I swapped to neovim and never looked back. I don't even have vscode, jetbrains or anything similar installed anymore.
AI has made it so so easy to get into neovim and make anything work no matter how obscure it is.
The biggest benefit for me which I haven't realized how good it is with tmux and the low low memory usage. I mean I can keep EVERY project I work on open, quickly switch and maintain.
No more 10gb memory usage on a SINGLE project, no more laggy remote access, no more dreading reboots, no more wasting time.
Kernel panic? everything is right there how you left it, honestly it makes me feel so sad because the poor design of IDE's have been such a show-stopper for a LOT of good project designs that I have completely avoided due to introduced complexities that come not to mention how slow things can become.
Now I can just ssh into my pc from a laptop and work, no synchronization, no need to have a beefy laptop and incredible battery life.
I use neovim daily but am 100% sure I'm not even scratching the surface of its power. In fact I'm not even sure I'm using anything specific to the "neo" variant vs plain vim.
I can do simple search/replace, page up/down, jump to character or delete x words, but I feel like I'm missing a lot to really take advantage of it.

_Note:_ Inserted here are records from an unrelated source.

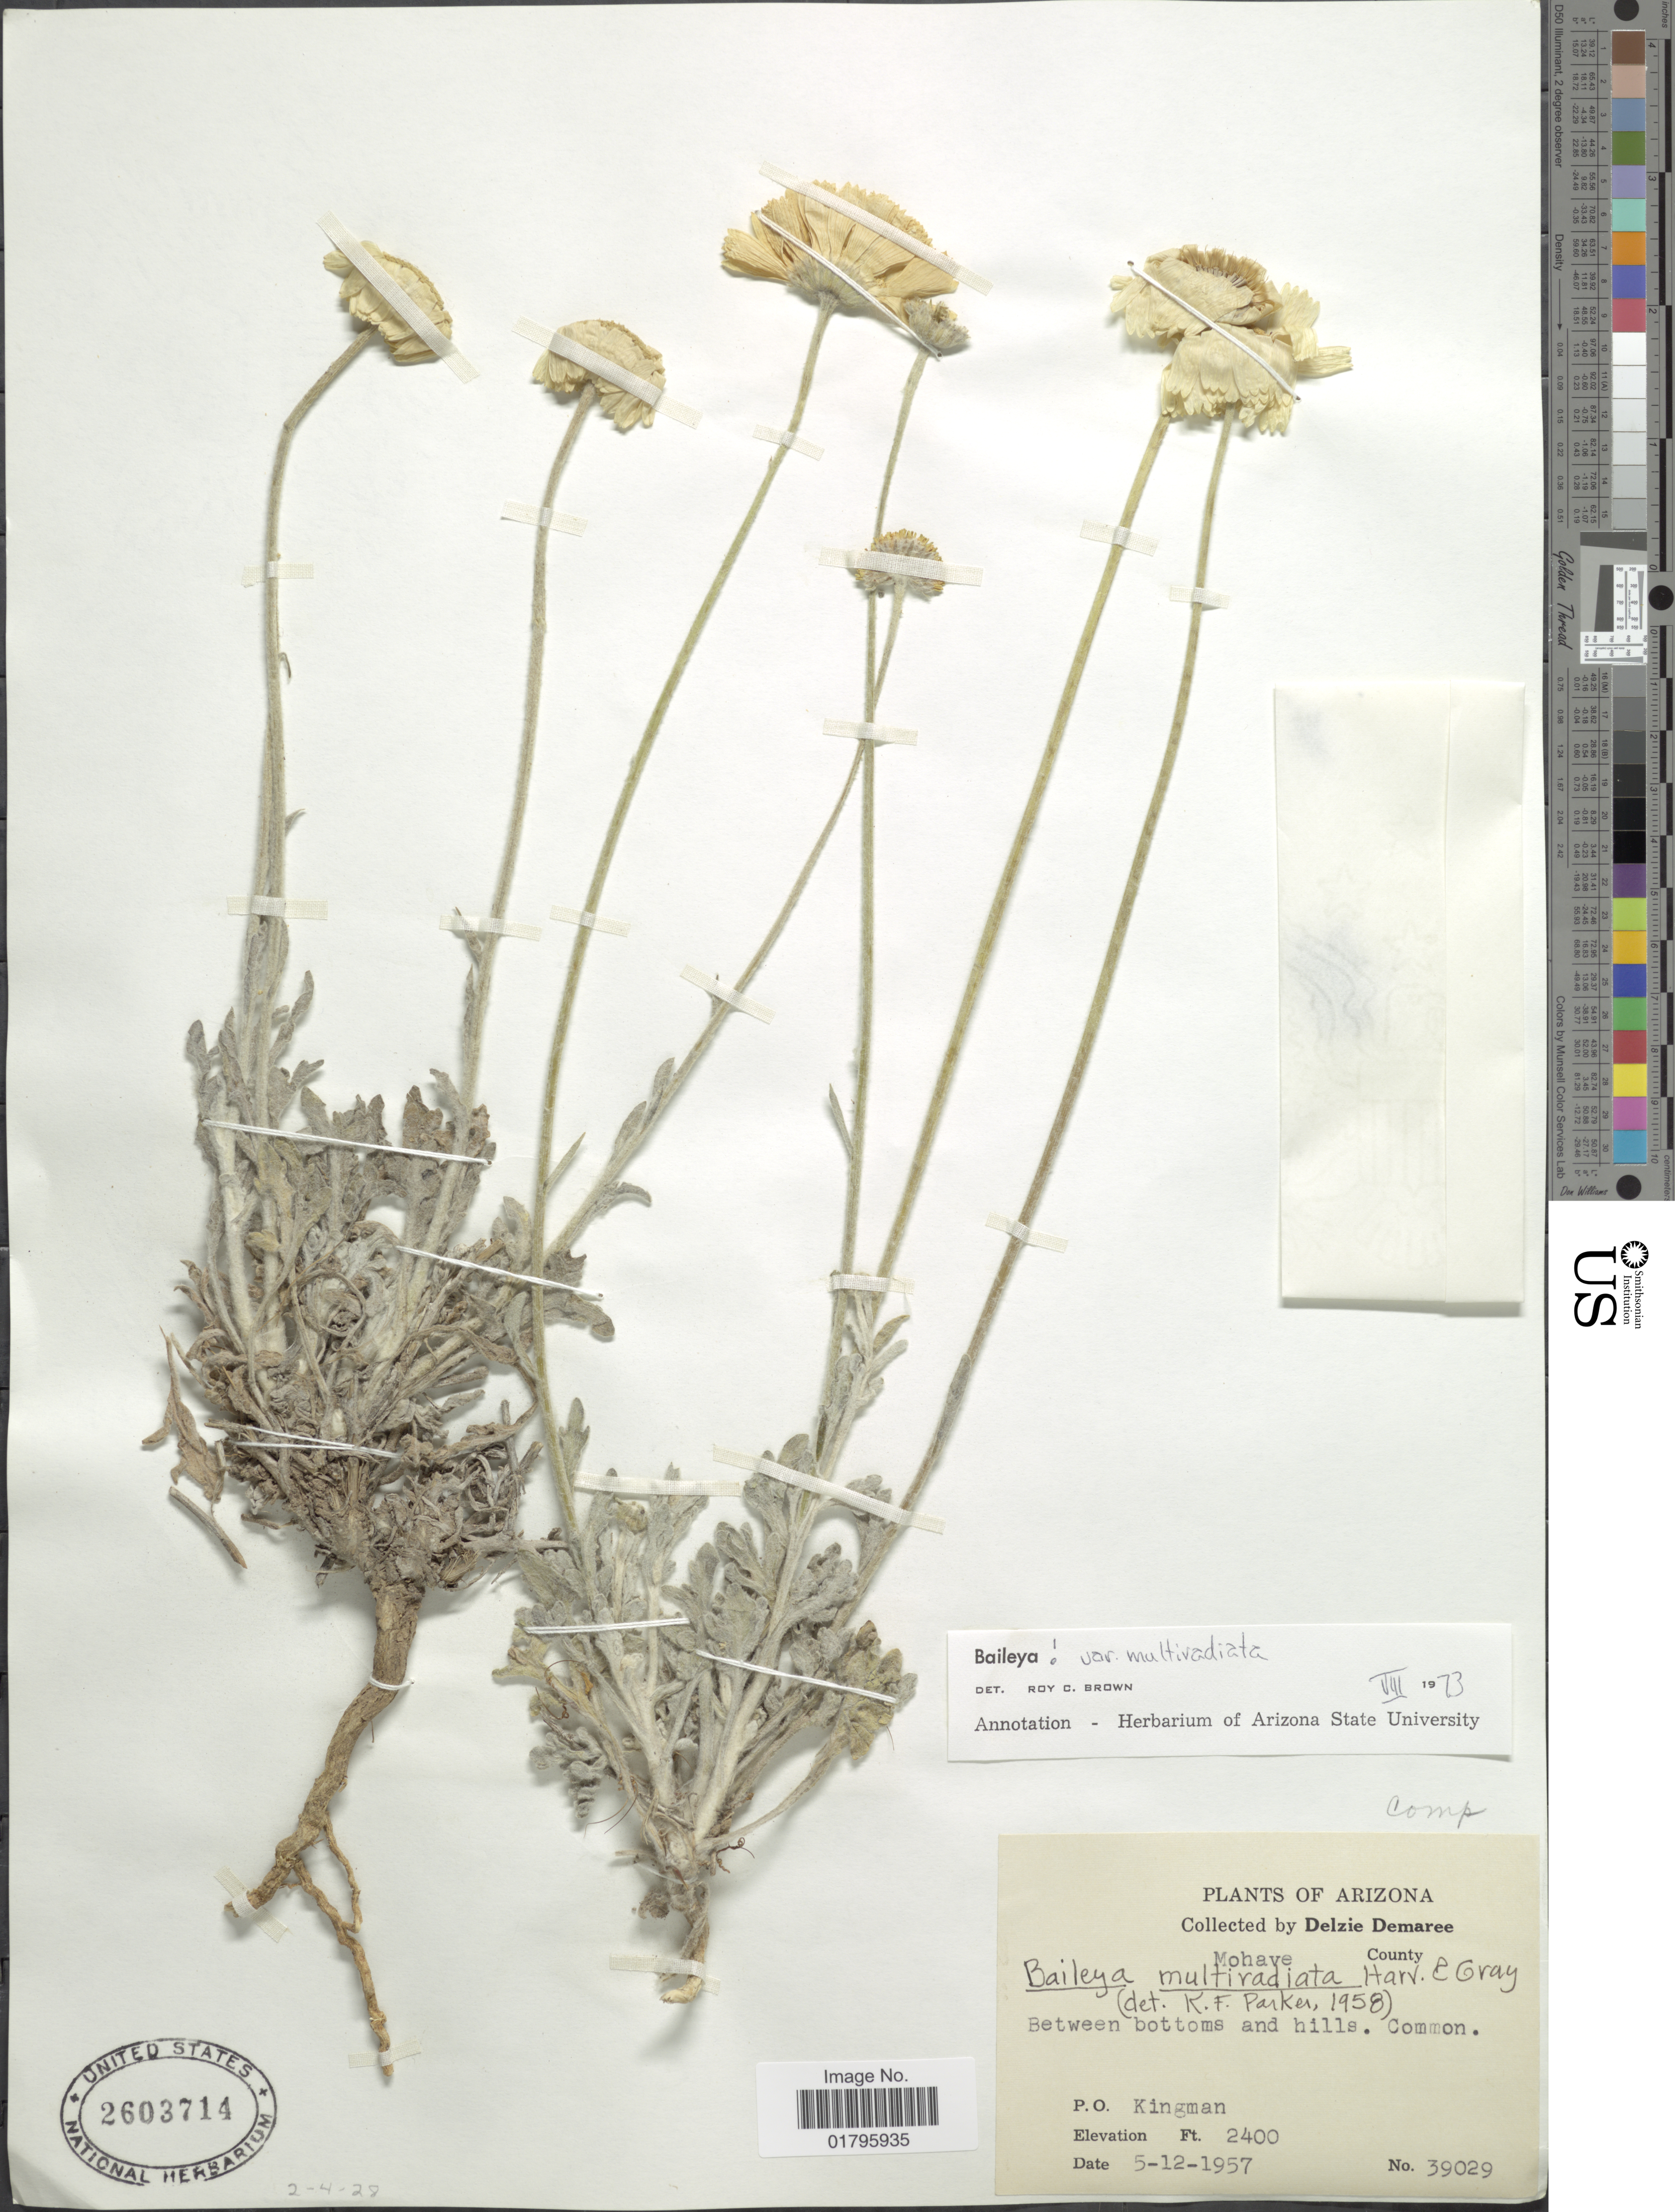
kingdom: Plantae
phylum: Tracheophyta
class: Magnoliopsida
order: Asterales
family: Asteraceae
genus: Baileya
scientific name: Baileya multiradiata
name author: Harv. & A. Gray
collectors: D. Demaree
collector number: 39029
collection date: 1957-05-12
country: United States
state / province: Arizona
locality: Mohave County, Between bottoms and hills. P.O. Kingman.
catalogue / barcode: US 2603714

Is there a tutorial or guide people recommend to become more of a power user? The only plugin I have is the Markdown editor for instance.
Ok, this sounds awesome, but do you miss the GUI integrations? like , being able to pop a document open in your editor from the desktop?
It just feels like it's hard to nail down your preferred workflow / setup ... but it's likely worth it if you're using it daily!
Are there any good visual or video demos of using this type of setup? I'm having trouble picturing what makes people really love this type of TUI-only workflow.
Sounds awesome. Can you tell us more... How do you ideally use/setup AI,tmux and nvim?
How many weird terminal bugs do you have in your setup? Eg one that annoys me the most is that pressing esc in insert mode often takes a few seconds to do its thing.
Use windows and leave kernel panics behind :)
i can tell you dont actually SSH often by tbe way. Also, tmux doesnt magically reduce resource requirements of your applications
I've been using Vim daily for 13 years and switched to NeoVim about a year of two ago. For me the main advantages over Vim are just the Lua scripting instead of Vimscript, its support for language servers, and better handling of terminals windows running inside Vim.
However, I do still run visual studio in parallel for debugging. It's basically essential when dealing with console game development.